I've seen several homeless people here, not so different from home. But what I also see maes me wonder a bit about the costs associated with preserving history. Almost everywhere I look, there is gold. Not just specks of it, but lavishly large amounts. There are gold lions guarding bridges, gold-touched gates guarding palaces, golden domes atop basilicas and infirmaries. On the few ocassions that the sun has shone, the gold is astonishingly lovely, a welcome contrast to the masses of gray-toned stone, almost as if the sun has landed on top of the roof, and is burnishing it while burning its image into one's retina.

 

Gates of the Palais de Justice, across the park from the Seine
Fine Arts School, a bit aross the Seine from the Louvre Museum
This is the largest public square in Paris, built in the middle 1700s.
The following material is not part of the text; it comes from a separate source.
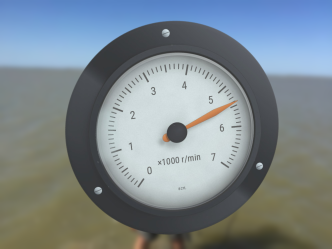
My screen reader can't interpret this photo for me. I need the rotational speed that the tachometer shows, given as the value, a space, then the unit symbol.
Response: 5400 rpm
During the Revolution, what had been a statue of a king was torn down, replaced by a guillotine that was then used to behead more than 1,300 people. I guess the obelisk is better, although it isn't very pretty.
The Colonne de Juillett is in the Place de la Bastille and marks the site of a prison where people were executed. It was stormed by a bunch of people at the beginning of the French Revolution.
Les Invalides was built in the 1670s to take care of aging soldiers. It is still home to some, including the dead Napoleon. The building also houses the Army museum. The gold dome is not atop the building, but rather is part of the Church of St-Louis des Invalides and was added after Les Invalides was built.
The Cathedrale Notre Dame de Paris has no gold. It simply doesn't need it.